Obra del escritor y estadista español Emilio Castelar (1832-1899), publicada en 1872. El éxito del libro impulsó al autor a volver sobre el tema en una serie de artículos para la «Ilustración Española y Americana», la revista más culta y difundida de la época, escritos que formaron el segundo volumen de la obra, aparecido en 1876.
Más que de los viajes efectuados por Castelar en los años en que estaba refugiado en París — cuando pesaba sobre él una condena de muerte por su participación en la tentativa revolucionaria de 1866 — o de cuando estaba a punto de abandonar, en 1874, la presidencia de la República española, los Recuerdos son el fruto de la portentosa cultura literaria de su autor; tienen el sello inconfundible de su pasión política y se resienten algo de la exuberancia mediterránea de su temperamento. No se trata del acostumbrado «Viaje a Italia», proverbial entre los mejores ingenios europeos de los siglos XVIII y XIX. Aquí, la anécdota personal y las escenas costumbristas ceden el lugar al coleccionista de paisajes, pintados con rica paleta colorista; se evocan las ciudades para colocarlas como fondo de personajes históricos, cuyos actos muestran las preocupaciones de carácter político, social y religioso que obsesionaban al autor y a su siglo; en consecuencia, el arte y toda la historia están considerados como beligerantes, al servicio o como resultado de una moral — en el sentido más lato de la palabra —, que es la de los espíritus progresistas de la segunda mitad del siglo XIX.
Racionalista y al mismo tiempo católico, reformista pero enemigo de la plebe, mesiánico como la mayor parte de los progresistas de la época, Cas- telar funde en su obra, junto con las consideraciones históricas, filosóficas, literarias y artísticas, las consideraciones políticas, pues en el fondo — como escribe en el prefacio — la política es sólo la cristalización de todas las ideas y su resultado social. Y si Castelar no olvida su condición de hombre político, aún menos pierde ocasión de avalar con testimonios ilustres y lejanos sus ideas de hombre de partido. Para él, Italia es el país del arte, ciertamente; pero es sobre todo la patria de la libertad; los exponentes del genio italiano cuentan, más aún que por sus obras inmortales, por su aportación al progreso de la conciencia civil, al descrédito del fanatismo y de la intolerancia.

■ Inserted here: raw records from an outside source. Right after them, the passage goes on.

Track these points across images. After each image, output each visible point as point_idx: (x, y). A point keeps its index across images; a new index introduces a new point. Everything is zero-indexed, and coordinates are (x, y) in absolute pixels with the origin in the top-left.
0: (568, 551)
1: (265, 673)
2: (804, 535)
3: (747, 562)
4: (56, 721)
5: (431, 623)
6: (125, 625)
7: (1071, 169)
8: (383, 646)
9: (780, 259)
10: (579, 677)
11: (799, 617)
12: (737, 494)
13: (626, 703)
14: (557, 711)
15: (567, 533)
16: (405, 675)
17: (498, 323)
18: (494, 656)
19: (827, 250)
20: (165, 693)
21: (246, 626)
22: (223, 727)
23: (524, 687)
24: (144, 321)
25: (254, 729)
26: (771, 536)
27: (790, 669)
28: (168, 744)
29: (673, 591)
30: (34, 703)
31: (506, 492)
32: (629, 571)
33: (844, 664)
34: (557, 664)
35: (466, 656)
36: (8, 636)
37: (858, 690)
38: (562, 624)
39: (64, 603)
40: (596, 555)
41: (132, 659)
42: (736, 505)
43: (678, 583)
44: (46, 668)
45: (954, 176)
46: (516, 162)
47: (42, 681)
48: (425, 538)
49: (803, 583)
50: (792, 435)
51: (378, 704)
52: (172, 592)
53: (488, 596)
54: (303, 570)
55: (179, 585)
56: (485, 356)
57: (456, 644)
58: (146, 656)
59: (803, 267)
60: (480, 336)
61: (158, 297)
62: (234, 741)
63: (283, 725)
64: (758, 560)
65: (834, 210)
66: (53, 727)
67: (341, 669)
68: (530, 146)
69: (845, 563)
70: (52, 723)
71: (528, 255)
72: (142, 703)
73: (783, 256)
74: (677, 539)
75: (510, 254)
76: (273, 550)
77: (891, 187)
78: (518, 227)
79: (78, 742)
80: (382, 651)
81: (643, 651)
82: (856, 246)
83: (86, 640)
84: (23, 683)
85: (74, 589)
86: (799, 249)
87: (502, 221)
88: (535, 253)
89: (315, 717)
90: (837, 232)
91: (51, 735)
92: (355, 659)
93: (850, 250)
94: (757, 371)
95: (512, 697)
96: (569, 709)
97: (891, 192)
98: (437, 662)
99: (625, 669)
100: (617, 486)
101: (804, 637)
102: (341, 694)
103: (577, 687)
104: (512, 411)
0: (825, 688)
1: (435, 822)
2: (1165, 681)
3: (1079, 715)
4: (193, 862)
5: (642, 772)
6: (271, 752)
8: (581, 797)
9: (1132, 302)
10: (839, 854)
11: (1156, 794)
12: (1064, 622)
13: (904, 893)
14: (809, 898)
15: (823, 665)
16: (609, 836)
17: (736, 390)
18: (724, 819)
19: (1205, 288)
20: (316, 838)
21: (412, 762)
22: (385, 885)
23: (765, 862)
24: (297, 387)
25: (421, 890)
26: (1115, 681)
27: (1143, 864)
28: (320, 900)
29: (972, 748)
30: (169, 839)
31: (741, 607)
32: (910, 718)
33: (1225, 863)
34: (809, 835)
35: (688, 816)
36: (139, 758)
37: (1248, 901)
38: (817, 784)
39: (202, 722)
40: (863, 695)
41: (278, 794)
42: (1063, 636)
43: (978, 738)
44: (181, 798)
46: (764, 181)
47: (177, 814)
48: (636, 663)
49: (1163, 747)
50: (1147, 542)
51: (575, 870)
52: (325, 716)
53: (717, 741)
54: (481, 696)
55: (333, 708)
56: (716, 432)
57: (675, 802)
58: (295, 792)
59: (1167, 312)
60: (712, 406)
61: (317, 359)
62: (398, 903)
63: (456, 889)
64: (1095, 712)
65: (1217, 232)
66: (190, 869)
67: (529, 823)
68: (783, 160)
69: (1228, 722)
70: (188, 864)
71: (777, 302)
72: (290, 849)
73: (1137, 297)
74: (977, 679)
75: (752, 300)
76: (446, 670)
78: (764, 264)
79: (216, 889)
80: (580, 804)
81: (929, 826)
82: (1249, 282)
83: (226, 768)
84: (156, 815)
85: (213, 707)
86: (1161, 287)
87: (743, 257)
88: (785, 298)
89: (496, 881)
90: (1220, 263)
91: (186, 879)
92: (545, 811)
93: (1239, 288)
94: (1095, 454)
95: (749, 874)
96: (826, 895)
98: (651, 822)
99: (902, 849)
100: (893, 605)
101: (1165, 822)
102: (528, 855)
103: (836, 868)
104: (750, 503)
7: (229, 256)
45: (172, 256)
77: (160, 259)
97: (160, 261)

Castelar escribía sobre Italia cuando más candente estaba la cuestión romana; cuando, caída Isabel II y fracasada la República en la que había puesto tantas esperanzas, se preparaba la Restauración de Alfonso XII. No puede pedirse, pues, a sus Recuerdos la serenidad del viaje goethiano. Nada tiene de extraño que la visita a las catacumbas le emocione más que las solemnes funciones pascuales en la basílica vaticana; que mientras en las ruinas del Coliseo ve la obra de un Imperio condenado a morir, en San Marcos de Venecia vea el compendio de una sociedad libre y progresiva; y que Mónaco, con su absolutismo y su ruleta, sea opuesto al bucólico y democrático cantón de los grisones. La Roma de Castelar es la Roma de la República, no la de los Césares ni de los Papas; su Italia es la Italia humanista, no la Italia barroca. Su ciudad predilecta es Florencia y nunca Nápoles.
Ama a Asís, por San Francisco (cuya figura le dicta el estudio más extenso de toda la obra), y a Mantua por Virgilio, el poeta del campo. En las desgracias de Tasso quisiera ver la lucha entre un mundo reaccionario, personificado por la casa de Este, y la individualidad del artista. Y no está lejos de identificar al cardenal Antonelli — la bestia negra de los liberales de la época — con el espíritu que había creado el «ghetto» en la ciudad papal. Pero pese a estas observaciones, que turban, de tarde en tarde, el juicio de Castelar, no puede negarse a los Recuerdos el mérito de ser uno de los libros escritos por un autor extranjero que hablan de Italia con mayor conocimiento, mayor sensibilidad y pluma más fina. En él la literatura castellana posee una de sus mejores páginas descriptivas.